Baboon Syndrome: Antibiotic Causes A Baboon-Like Reaction


Antibiotics have become an essential part of our life. Be it a sore throat, fever, diarrhea, or cough, an antibiotic prescribed by a physician cures it all. It is no secret that there are certain documented side effects that can ensue while one is taking these medications. This is a case of an extremely rare complication that can occur due to Penicillin.

A 40-year-old man from the United Kingdom was diagnosed with tonsillitis. He had been prescribed a strict treatment regimen with Penicillin. A few days later, he presented with an unusual rash on his armpits, groin, and buttocks. The name Baboon Syndrome was coined because of the resemblance of the rash on the buttock to a Baboon’s behind!

An unusual rash: The back story

He initially presented with a sore throat and fever and was started on oral Penicillin.
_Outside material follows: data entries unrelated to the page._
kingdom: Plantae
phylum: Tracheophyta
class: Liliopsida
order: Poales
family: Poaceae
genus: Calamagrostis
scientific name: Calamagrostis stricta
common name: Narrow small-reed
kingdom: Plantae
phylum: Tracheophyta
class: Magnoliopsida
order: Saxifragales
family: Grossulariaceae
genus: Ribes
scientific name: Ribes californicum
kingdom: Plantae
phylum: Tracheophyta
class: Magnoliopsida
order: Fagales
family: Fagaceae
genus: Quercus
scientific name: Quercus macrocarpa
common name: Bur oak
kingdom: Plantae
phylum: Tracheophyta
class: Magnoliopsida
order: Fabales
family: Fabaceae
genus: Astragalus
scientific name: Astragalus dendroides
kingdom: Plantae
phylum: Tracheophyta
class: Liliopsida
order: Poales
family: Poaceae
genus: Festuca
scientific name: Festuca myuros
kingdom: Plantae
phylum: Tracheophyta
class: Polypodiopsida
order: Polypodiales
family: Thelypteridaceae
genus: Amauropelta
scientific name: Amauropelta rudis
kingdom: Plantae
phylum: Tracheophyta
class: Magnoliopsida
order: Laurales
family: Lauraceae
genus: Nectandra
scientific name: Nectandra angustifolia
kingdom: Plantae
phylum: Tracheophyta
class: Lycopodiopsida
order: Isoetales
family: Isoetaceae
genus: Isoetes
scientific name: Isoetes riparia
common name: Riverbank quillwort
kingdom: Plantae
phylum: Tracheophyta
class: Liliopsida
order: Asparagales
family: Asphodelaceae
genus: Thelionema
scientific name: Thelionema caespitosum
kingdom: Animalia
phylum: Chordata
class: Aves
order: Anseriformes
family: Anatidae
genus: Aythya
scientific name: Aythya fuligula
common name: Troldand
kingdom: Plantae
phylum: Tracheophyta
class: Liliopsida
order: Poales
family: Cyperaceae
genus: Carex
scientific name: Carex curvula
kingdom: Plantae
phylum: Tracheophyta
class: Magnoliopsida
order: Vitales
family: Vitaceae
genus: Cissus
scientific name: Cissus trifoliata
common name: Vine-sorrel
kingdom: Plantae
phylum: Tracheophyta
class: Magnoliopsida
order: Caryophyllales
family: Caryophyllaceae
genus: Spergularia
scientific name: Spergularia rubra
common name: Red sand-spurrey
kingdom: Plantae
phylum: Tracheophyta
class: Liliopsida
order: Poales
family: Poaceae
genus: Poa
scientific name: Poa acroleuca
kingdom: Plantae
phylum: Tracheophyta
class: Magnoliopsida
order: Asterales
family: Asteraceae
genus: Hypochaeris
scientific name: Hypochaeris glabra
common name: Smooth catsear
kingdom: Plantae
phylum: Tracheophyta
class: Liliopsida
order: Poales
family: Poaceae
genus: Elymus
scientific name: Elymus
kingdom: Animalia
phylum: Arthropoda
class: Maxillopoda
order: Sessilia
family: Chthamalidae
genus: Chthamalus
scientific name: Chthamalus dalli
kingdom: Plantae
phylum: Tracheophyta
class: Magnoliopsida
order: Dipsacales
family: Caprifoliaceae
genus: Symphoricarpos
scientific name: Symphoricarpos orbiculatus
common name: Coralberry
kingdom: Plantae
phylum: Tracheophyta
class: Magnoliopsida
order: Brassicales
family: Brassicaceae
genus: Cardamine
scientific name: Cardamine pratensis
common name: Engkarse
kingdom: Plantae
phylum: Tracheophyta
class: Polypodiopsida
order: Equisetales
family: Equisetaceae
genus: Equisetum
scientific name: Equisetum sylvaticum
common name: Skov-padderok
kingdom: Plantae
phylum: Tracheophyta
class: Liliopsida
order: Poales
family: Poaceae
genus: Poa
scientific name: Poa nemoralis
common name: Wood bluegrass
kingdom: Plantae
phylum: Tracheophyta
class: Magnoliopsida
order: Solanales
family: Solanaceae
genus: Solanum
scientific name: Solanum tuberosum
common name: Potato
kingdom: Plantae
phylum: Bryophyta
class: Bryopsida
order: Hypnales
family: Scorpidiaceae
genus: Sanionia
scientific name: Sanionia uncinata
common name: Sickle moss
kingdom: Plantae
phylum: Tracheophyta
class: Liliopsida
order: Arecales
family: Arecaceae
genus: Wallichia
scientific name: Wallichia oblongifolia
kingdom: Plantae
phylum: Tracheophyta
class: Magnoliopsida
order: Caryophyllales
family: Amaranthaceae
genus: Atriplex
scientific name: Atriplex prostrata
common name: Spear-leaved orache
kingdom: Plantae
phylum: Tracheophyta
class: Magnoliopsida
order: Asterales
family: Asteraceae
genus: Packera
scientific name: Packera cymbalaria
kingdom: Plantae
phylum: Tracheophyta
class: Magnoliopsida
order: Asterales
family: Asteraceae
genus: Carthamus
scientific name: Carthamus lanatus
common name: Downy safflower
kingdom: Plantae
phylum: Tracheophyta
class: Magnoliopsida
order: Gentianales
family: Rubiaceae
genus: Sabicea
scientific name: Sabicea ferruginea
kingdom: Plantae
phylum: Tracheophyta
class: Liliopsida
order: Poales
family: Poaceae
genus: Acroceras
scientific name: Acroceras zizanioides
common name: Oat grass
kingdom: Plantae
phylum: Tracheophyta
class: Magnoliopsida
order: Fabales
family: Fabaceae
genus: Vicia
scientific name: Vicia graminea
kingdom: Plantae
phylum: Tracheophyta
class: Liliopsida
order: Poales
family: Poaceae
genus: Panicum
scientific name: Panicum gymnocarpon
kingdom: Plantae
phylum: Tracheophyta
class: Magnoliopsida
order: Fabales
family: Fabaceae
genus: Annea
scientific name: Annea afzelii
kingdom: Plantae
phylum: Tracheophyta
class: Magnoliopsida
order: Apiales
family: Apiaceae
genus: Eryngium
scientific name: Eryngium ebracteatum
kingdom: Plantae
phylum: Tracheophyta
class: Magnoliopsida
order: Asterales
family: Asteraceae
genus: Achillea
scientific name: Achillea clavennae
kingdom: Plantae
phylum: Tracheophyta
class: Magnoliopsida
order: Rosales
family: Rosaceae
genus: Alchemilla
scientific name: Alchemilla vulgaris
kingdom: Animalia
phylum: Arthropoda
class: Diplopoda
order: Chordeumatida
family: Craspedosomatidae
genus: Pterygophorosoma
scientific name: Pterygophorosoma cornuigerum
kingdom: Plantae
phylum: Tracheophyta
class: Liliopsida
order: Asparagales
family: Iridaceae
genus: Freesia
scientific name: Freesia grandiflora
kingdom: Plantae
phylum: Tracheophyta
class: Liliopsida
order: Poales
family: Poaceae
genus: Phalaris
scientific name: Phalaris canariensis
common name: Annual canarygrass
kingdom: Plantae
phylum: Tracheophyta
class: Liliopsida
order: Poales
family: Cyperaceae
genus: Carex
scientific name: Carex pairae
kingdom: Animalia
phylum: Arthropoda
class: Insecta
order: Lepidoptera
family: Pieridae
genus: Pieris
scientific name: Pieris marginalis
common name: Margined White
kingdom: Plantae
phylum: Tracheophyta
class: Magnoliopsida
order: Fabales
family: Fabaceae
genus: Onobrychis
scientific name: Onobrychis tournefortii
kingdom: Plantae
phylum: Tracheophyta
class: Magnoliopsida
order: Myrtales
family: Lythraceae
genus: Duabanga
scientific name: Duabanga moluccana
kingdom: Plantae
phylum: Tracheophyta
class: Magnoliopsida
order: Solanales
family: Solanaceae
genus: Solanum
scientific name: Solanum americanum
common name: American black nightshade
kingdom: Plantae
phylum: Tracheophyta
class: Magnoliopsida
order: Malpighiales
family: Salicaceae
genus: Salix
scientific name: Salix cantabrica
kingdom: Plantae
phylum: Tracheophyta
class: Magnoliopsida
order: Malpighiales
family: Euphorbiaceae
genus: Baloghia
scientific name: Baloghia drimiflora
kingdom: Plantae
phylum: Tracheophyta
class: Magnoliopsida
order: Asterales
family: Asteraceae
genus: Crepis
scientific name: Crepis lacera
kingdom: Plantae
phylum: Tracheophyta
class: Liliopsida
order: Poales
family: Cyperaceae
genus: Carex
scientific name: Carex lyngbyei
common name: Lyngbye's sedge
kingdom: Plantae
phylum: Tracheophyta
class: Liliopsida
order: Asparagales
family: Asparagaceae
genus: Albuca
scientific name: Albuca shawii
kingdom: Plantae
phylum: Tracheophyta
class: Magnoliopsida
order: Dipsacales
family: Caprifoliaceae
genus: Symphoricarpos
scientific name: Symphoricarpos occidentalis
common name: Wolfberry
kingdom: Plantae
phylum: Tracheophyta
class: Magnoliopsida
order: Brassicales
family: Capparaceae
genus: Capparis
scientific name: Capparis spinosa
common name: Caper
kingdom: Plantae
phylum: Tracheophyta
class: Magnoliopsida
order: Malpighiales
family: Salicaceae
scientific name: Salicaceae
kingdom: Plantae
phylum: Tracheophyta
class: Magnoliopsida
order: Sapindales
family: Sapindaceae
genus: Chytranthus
Soon after, it became difficult for him to swallow due to the progressive enlargement of the tonsils.

Owing to this difficulty, he presented to the ER. He was switched to IV Benzylpenicillin by the Emergency Doctor on duty, along with a single shot of IV Dexamethasone, a steroid injection.

The following day, he developed the rash, which progressively worsened. Thankfully though, his Tonsillitis was going away.

Inspection of the rash: Dangerous or curable?

The doctors had 2 differentials in mind: a severe drug reaction or Necrotizing Fasciitis, which is a life-threatening condition caused by a flesh-eating bacterium and warrants immediate intervention. The patient was switched to a non-penicillin antibiotic and a sample of his skin was sent for culture.

Rash no more: A sigh of relief

Fortunately, the culture came out negative, and the dangerous differential was ruled out. The rash was then treated as an adverse reaction to Penicillin.

“It’s not a very common condition. For unknown reasons, it’s more prevalent in males, and usually seen in postpubescent people.”

Dr. Andreas Bircher, Dermatologist at University Hospital of Basel, Switzerland

The patient was admitted to the hospital and was switched to oral and topical steroids to treat the rash. He was discharged in 11 days, with complete recovery.